Instances abound—from Zimbabwe to Uganda; from The Gambia to Cameroon; from Angola to Burkina Faso; and from Morocco to the Equatorial Guinea (where Mbasogo Nguema, the Chairman of the African Union rules with careless abandon). The leaders of African countries love political power and know how to use it to prolong their stay in office, even in the teeth of opposition.
They suppress dissenting voices and appropriate their countries’ resources for personal comfort and to influence their lackeys who in turn carry out their vicious orders to perpetuate their rule. They may not yet have equaled Gaddafi’s long tenure but they are not far from braving all odds to get there if only the situation will allow them to do so.

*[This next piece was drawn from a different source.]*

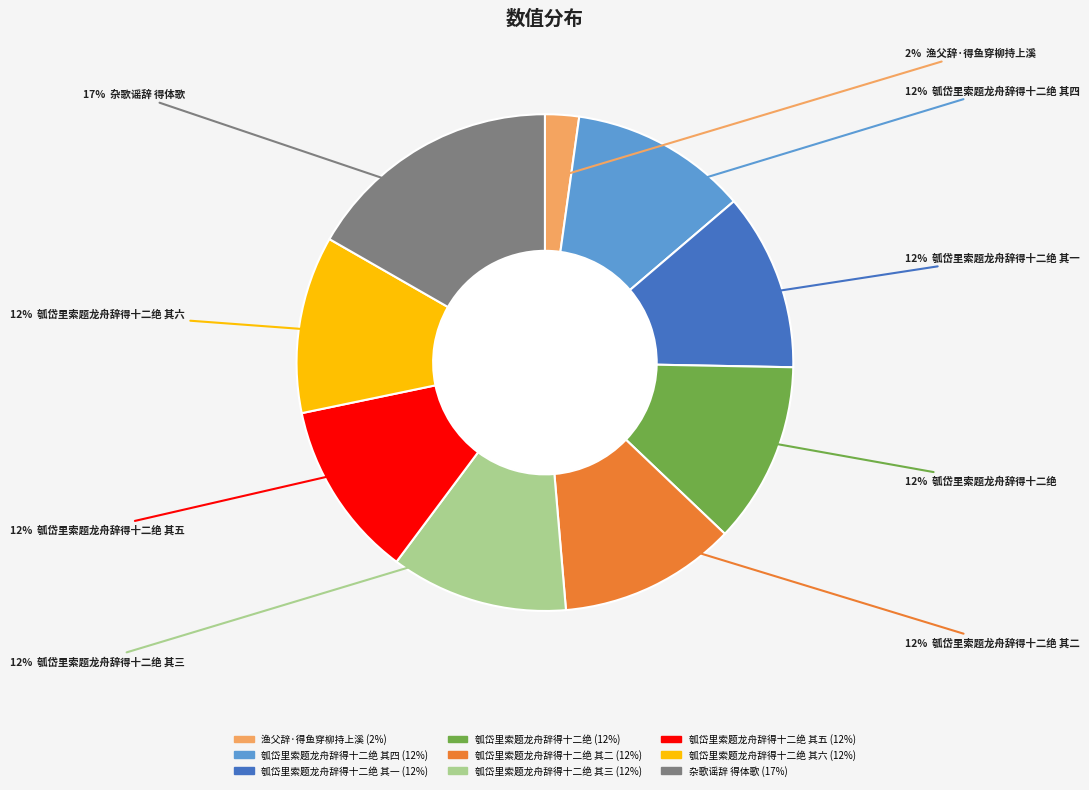

Is there a majority slice in this chart?

No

For someone like Mr. Wade, who is so senile and weak as not to be able to stand on his feet for long, hanging on to power may not be the best option. Thus, he must look for subtle but mischievous ways to plant his son in power as a successor. Then, he can repair safely to the backwoods of Senegalese politics from where he will still be positioned well enough to call the shots. He can’t let go completely his hold on power. That fear is one of the reasons prompting the stiff opposition from the Senegalese citizens—and they are right too!
Without any doubt, we can tell that Mr. Wade is trying to be smart in this scheme; but the smarter citizens have outwitted him and will not allow that fraud to be sprung on them.
Mr. Wade’s moves epitomize the cancer that is destroying the beauty of politics. He confirms apprehensions that African politicians have a vicious habit of thinking that is difficult to fathom. By playing on the citizens’ intelligence, they push their personal agenda through and create needless tension which, if not curbed, explodes into political disturbances.
It is inconceivable that Mr. Wade will attempt manipulating the political system, knowing very well how dangerous it is for his country and—with hindsight from the Libyan crisis—why it is that his proposal is a recipe for disaster.
Obviously, the Senegalese citizens are not sleeping. They know best how to confront such a move and their rioting is enough to warn Mr. Wade and those supporting him that they will not be allowed to have their own way to impose anything or anybody on them. I commend them for taking this action to prevent a far worse situation in the near future.
Mr. Wade’s trickery and chicanery is just one of the nauseating strategies used by African leaders to circumvent constitutional arrangements. Many like him have at one time or the other manipulated the constitution to advantage only to turn round to blame their political opponents when the situation gets out of control and the country stagnates.
By his underhand manouevres, Mr. Wade comes across as a threat to the people’s interests. He must not be given any space at all to impose his will on the people. Senegal deserves better to inspire other countries in that sub-region, in particular, and the continent, generally. That is why the citizens must rise up to confront leaders of Mr. Wade’s sort who have become more of a liability in their senility than the asset that one might expect them to be. The stench in African politics must not be added to.